When enabled, ferryllm exposes Prometheus-style counters at `/metrics`:

```text
ferryllm_requests_total
ferryllm_requests_ok_total
ferryllm_requests_error_total
ferryllm_upstream_errors_total
```

## Provider Resilience


Non-streaming upstream requests can be retried with exponential backoff:

```toml
[server]
retry_attempts = 2
retry_backoff_ms = 100
circuit_breaker_failures = 5
circuit_breaker_cooldown_secs = 30
```

`retry_attempts` is the number of retries after the first attempt. The default is `0`, which preserves fail-fast behavior. Streaming requests are not retried because ferryllm may already have started sending tokens to the client.

When `circuit_breaker_failures` is set, ferryllm tracks consecutive failures per provider. Once the threshold is reached, that provider is short-circuited until `circuit_breaker_cooldown_secs` has elapsed.
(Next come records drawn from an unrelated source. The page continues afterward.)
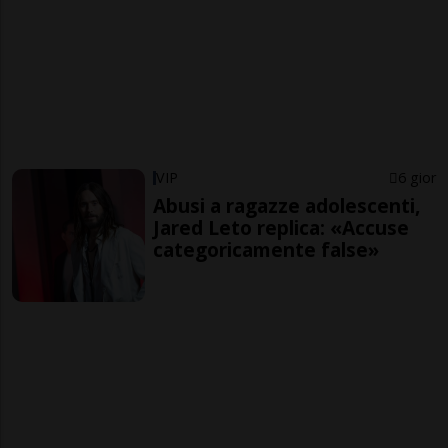
VIP
6 gior
Abusi a ragazze adolescenti,
Jared Leto replica: «Accuse
categoricamente false»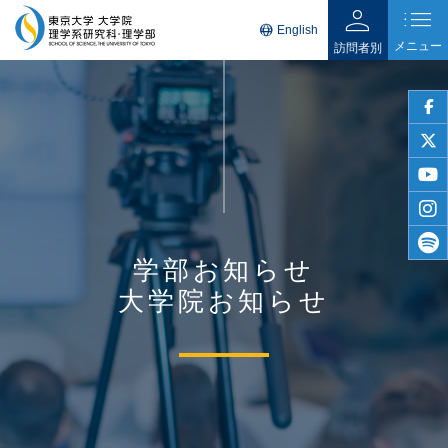
person
list
language
English
メニュー
訪問者別
faceb
twitter
youtu
insta
学部お知らせ
spotif
大学院お知らせ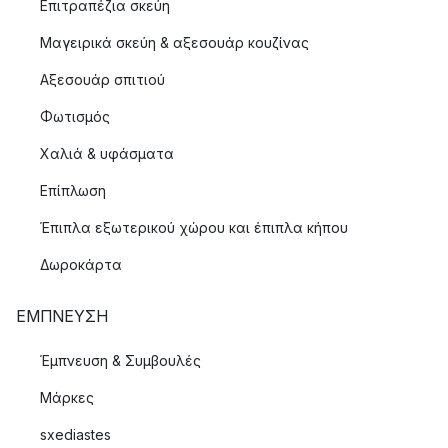
Επιτραπέζια σκεύη
Μαγειρικά σκεύη & αξεσουάρ κουζίνας
Αξεσουάρ σπιτιού
Φωτισμός
Χαλιά & υφάσματα
Επίπλωση
Έπιπλα εξωτερικού χώρου και έπιπλα κήπου
Δωροκάρτα
ΈΜΠΝΕΥΣΗ
Έμπνευση & Συμβουλές
Μάρκες
sxediastes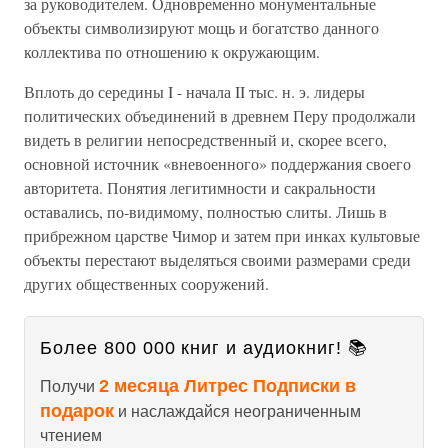
за руководителем. Одновременно монументальные
объекты символизируют мощь и богатство данного
коллектива по отношению к окружающим.
Вплоть до середины I - начала II тыс. н. э. лидеры
политических объединений в древнем Перу продолжали
видеть в религии непосредственный и, скорее всего,
основной источник «вневоенного» поддержания своего
авторитета. Понятия легитимности и сакральности
оставались, по-видимому, полностью слиты. Лишь в
прибрежном царстве Чимор и затем при инках культовые
объекты перестают выделяться своими размерами среди
других общественных сооружений.
Более 800 000 книг и аудиокниг! 📚
2 месяца Литрес Подписки в
Получи
подарок
и наслаждайся неограниченным
чтением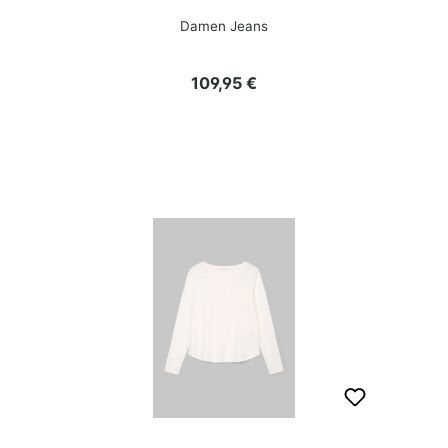
Damen Jeans
Regulärer Preis:
109,95 €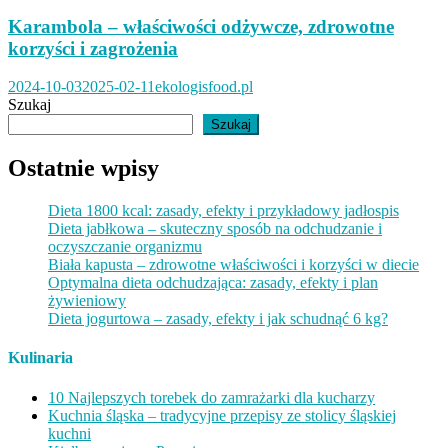
Karambola – właściwości odżywcze, zdrowotne
korzyści i zagrożenia
2024-10-03
2025-02-11
ekologisfood.pl
Szukaj
Szukaj
Ostatnie wpisy
Dieta 1800 kcal: zasady, efekty i przykładowy jadłospis
Dieta jabłkowa – skuteczny sposób na odchudzanie i
oczyszczanie organizmu
Biała kapusta – zdrowotne właściwości i korzyści w diecie
Optymalna dieta odchudzająca: zasady, efekty i plan
żywieniowy
Dieta jogurtowa – zasady, efekty i jak schudnąć 6 kg?
Kulinaria
10 Najlepszych torebek do zamrażarki dla kucharzy
Kuchnia śląska – tradycyjne przepisy ze stolicy śląskiej
kuchni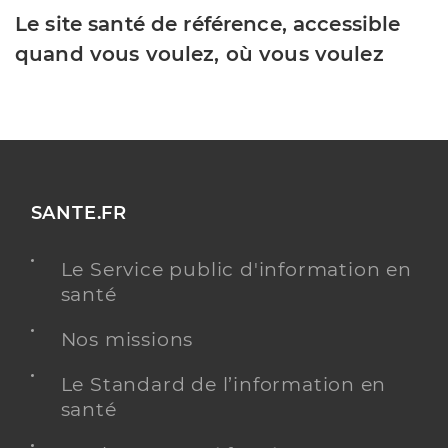
Le site santé de référence, accessible
quand vous voulez, où vous voulez
SANTE.FR
Le Service public d'information en
santé
Nos missions
Le Standard de l’information en
santé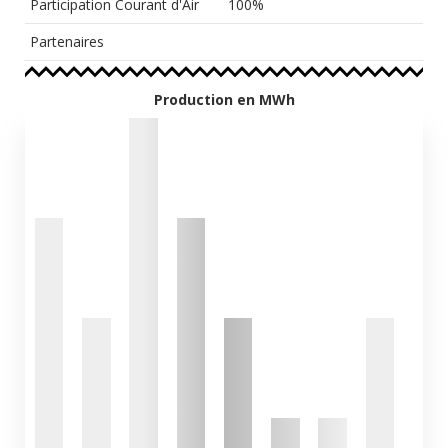
Participation Courant d'Air
100%
Partenaires
Production en MWh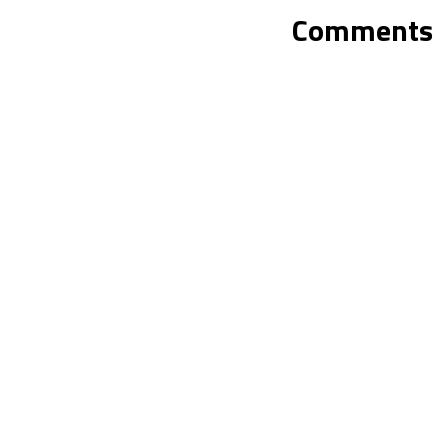
Comments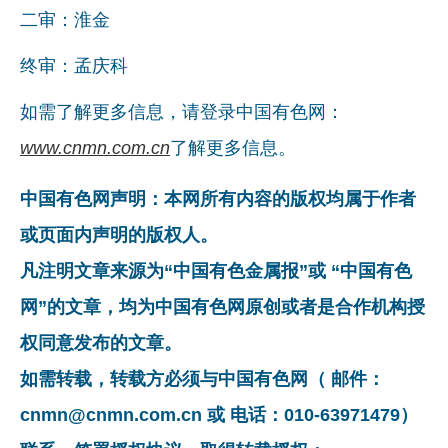
二审：淮金
企业文化
终审：孟庆科
《资源再生》杂志
如需了解更多信息，请登录中国有色网：
行情报价
www.cnmn.com.cn
了解更多信息。
数字报
中国有色网声明：本网所有内容的版权均属于作者
或页面内声明的版权人。
凡注明文章来源为“中国有色金属报”或 “中国有色
网”的文章，均为中国有色网原创或者是合作机构授
权同意发布的文章。
如需转载，转载方必须与中国有色网（ 邮件：
cnmn@cnmn.com.cn 或 电话：010-63971479）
Fallback providers can still be tried while the primary provider circuit is open.

## Validation Rules


The server should fail fast during startup when:

- A provider referenced by a route does not exist.
- A provider secret environment variable is missing.
- Two providers have the same name.
- A route has neither a provider nor a strategy.
- A timeout, body size, or weight value is invalid.

## Security Notes


- Never commit real API keys.
- Prefer `api_key_env` over inline `api_key`.
- Redact authorization headers in logs.
- Redact request bodies by default.
- Log model names, provider names, status codes, and latency instead of full prompts.